課題の目的:
項目の最初の行から「teknologian ansiosta kuulokkeet」を含む行までを、両端の行も含めて一字一句そのまま出力せよ。

保存済みデータ項目
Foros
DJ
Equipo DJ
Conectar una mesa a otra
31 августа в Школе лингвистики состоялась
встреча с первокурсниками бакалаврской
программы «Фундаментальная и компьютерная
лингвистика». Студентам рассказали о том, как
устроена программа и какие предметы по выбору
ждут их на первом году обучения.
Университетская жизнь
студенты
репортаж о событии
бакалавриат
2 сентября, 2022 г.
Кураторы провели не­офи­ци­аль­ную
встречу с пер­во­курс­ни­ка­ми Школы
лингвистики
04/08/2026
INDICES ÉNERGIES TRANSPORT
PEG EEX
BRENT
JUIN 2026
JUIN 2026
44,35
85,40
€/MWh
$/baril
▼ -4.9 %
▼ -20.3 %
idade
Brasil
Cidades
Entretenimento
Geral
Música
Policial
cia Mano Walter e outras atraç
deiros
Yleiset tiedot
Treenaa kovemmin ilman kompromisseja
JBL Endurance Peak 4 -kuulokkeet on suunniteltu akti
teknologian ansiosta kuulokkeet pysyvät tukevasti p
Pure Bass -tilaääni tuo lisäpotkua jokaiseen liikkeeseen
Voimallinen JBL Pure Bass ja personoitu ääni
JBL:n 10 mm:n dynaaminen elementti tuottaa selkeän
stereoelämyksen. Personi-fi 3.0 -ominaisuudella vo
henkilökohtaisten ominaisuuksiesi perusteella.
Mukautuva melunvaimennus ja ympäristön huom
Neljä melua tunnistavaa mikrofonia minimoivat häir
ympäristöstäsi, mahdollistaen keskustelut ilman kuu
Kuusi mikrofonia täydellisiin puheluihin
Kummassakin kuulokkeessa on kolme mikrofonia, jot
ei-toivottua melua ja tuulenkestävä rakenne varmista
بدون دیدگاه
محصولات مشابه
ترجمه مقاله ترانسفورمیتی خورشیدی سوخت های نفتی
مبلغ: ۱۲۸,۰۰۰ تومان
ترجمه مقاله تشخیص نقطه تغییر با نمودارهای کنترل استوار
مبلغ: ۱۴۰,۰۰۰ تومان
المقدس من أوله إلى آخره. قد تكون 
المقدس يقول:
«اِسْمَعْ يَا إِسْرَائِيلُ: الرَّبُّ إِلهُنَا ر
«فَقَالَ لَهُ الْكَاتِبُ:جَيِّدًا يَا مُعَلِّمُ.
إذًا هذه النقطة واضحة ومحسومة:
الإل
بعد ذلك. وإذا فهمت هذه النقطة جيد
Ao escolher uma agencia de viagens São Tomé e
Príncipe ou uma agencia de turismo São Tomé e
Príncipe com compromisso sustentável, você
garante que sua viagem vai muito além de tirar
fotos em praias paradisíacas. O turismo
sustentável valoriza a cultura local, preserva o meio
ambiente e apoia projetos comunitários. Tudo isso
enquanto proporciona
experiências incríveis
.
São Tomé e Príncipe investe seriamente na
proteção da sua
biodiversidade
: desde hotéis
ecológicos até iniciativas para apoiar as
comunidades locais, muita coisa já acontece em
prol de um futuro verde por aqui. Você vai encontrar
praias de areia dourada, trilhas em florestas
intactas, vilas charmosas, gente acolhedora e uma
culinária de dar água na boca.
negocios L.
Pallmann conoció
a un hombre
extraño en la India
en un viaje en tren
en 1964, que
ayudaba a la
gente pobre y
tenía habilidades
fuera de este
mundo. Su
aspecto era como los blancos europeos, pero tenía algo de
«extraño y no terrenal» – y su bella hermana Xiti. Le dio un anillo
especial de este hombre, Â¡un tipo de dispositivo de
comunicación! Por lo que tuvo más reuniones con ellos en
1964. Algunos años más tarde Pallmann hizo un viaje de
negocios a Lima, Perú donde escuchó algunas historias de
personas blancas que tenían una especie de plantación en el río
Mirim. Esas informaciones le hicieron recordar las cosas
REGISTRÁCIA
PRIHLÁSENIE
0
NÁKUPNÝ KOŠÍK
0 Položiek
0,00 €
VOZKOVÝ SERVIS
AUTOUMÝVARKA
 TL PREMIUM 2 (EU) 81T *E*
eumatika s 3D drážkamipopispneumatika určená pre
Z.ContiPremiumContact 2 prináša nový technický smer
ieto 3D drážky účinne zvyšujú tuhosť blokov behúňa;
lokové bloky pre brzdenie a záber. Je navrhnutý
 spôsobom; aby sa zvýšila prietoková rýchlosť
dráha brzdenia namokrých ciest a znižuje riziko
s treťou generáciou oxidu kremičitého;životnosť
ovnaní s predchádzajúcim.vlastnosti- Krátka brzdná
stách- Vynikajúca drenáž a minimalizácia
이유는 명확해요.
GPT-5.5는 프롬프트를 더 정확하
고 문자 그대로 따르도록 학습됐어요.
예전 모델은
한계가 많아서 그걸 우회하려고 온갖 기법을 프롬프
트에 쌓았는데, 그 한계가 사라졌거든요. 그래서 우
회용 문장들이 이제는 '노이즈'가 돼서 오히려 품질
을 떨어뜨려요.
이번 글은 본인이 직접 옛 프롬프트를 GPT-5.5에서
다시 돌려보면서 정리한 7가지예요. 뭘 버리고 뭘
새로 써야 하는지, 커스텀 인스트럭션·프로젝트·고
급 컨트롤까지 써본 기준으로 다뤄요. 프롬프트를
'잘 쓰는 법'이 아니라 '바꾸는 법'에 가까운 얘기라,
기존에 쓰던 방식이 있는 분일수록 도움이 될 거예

解答欄:
Foros
DJ
Equipo DJ
Conectar una mesa a otra
31 августа в Школе лингвистики состоялась
встреча с первокурсниками бакалаврской
программы «Фундаментальная и компьютерная
лингвистика». Студентам рассказали о том, как
устроена программа и какие предметы по выбору
ждут их на первом году обучения.
Университетская жизнь
студенты
репортаж о событии
бакалавриат
2 сентября, 2022 г.
Кураторы провели не­офи­ци­аль­ную
встречу с пер­во­курс­ни­ка­ми Школы
лингвистики
04/08/2026
INDICES ÉNERGIES TRANSPORT
PEG EEX
BRENT
JUIN 2026
JUIN 2026
44,35
85,40
€/MWh
$/baril
▼ -4.9 %
▼ -20.3 %
idade
Brasil
Cidades
Entretenimento
Geral
Música
Policial
cia Mano Walter e outras atraç
deiros
Yleiset tiedot
Treenaa kovemmin ilman kompromisseja
JBL Endurance Peak 4 -kuulokkeet on suunniteltu akti
teknologian ansiosta kuulokkeet pysyvät tukevasti p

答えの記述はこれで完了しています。